***** TEKS BACAAN
Selain itu, ada penambahan pasal baru dalam UU ITE, termasuk:

  1. Pasal 13A tentang jenis layanan sertifikasi elektronik.
  2. Pasal 16A dan 16B yang menetapkan kewajiban Penyelenggara Sistem Elektronik dalam memberikan perlindungan kepada anak dalam transaksi elektronik dan sanksi administratif yang diberikan pada pelanggarannya.
  3. Pasal 18A yang mengatur penerapan hukum Indonesia dalam perjanjian internasional dengan klausula baku pada kondisi tertentu.
  4. Pasal 40A bertujuan untuk mendorong Pemerintah dalam memastikan terbentuknya lingkungan digital yang adil, aman, akuntabel, dan dinamis.
  5. Sementara itu, Pasal II menekankan pada pencabutan ketentuan tindakan yang dilarang yang telah diatur dalam revisi KUHP.

Dampak Positif dan Negatif Pasal 27B UU ITE 2024

Sebelumnya, Pasal 27 ayat 4 membahas mengenai tindakan ancaman dan pemerasan terdapat ketidakjelasan pasal dan duplikasi terhadap pengaturan UU ITE 2024. Sedangkan, dalam KUHP pemerasan dan pengancaman memiliki makna yang berbeda serta dimuat dalam pasal yang tidak sama.

Dengan direvisinya pasal tersebut menjadi Pasal 27B memberi kejelasan terhadap perbuatan yang dimaksud. Pasal baru ini lebih jelas bahwa perbuatan yang dilarang merupakan pemerasan, di mana mencakup pemerasan dengan munculnya ancaman meskipun masih terdapat multitafsir.

Baca juga: Pasal Berlapis Menanti Pembuat Fake Account yang Melanggar UU ITE

Pasal 27B UU ITE 2024 memang jarang muncul dibandingkan pasal-pasal lainnya. Namun, pasal ini dapat menjadi perlindungan hukum bagi korban kekerasan berbasis online (KGO) yang dapat terjebak dan dianggap sebagai pelanggaran atas Pasal 27 (1) Undang-Undang ITE.

Di sisi lain, Pasal 27B juga dapat menjadi masalah sebab masih bersifat multitafsir sehingga juga dapat menjadi alat yang digunakan untuk mengkriminalkan masyarakat. Oleh sebab itu, perlu adanya perubahan atau penjelasan yang lebih rinci terhadap pasal tersebut.

Kesimpulan

Undang-Undang ITE dibuat dengan niatan yang positif untuk mengatur informasi dan transaksi elektronik, yakni memberikan jaminan hukum bagi masyarakat di dunia digital. Akan tetapi, beberapa pasal UU ITE yang bermasalah dan tetap dipertahankan tentu dapat memberikan dampak negatif.
**********
**SOAL MATERI:**
1 > Jawab pertanyaan berikut berdasarkan teks tentang UU ITE:
(a) Pasal baru mana yang mengatur jenis layanan sertifikasi elektronik?
(b) Pasal 27B dapat menjadi perlindungan hukum bagi siapa?
(c) Apa niatan positif pembuatan Undang-Undang ITE menurut bagian kesimpulan?
2 > Sebutkan semua sifat lingkungan digital yang ingin dipastikan terbentuk oleh Pemerintah menurut Pasal 40A dalam teks tentang UU ITE.
***** SEGMEN DATA
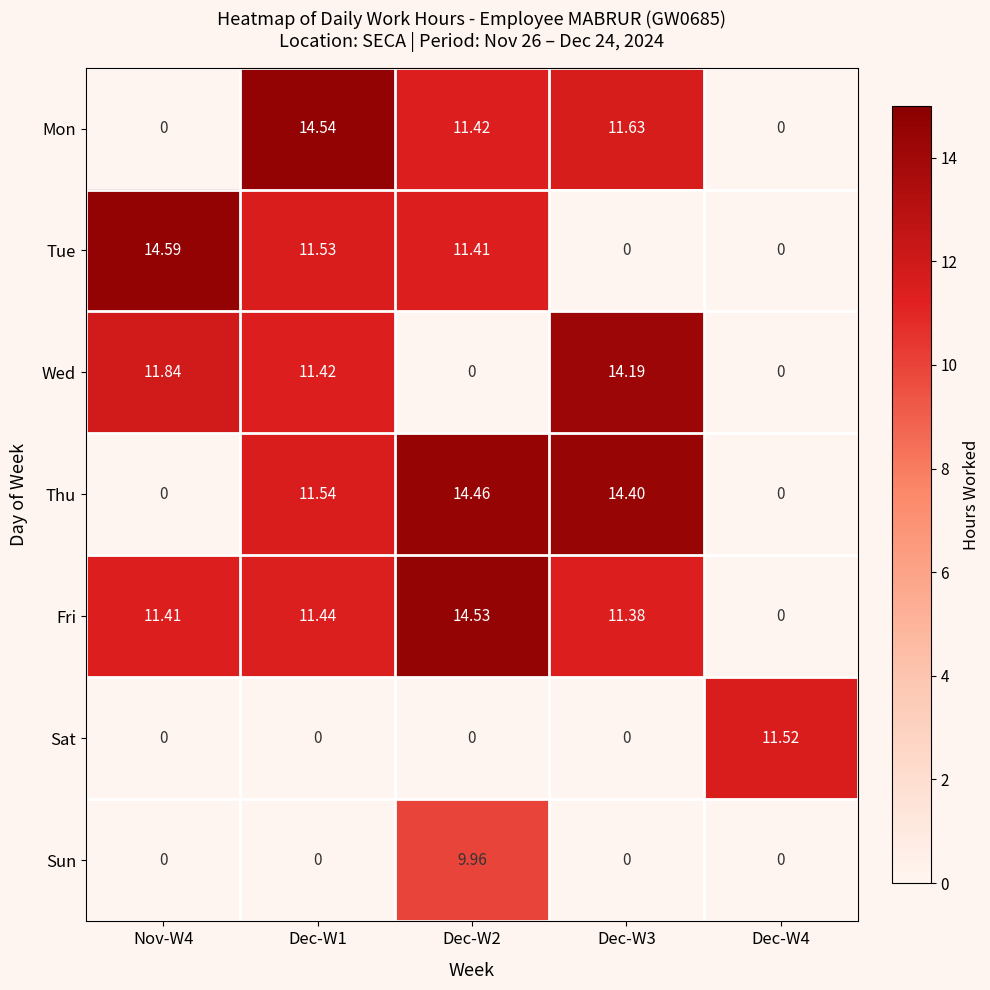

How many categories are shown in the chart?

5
**********
**JAWABAN TIAP SOAL:**
1 >
(a) Pasal 13A.
(b) Korban kekerasan berbasis online (KGO) yang dapat terjebak dan dianggap melanggar Pasal 27 (1) Undang-Undang ITE.
(c) Mengatur informasi dan transaksi elektronik, yakni memberikan jaminan hukum bagi masyarakat di dunia digital.

2 > Adil, aman, akuntabel, dan dinamis.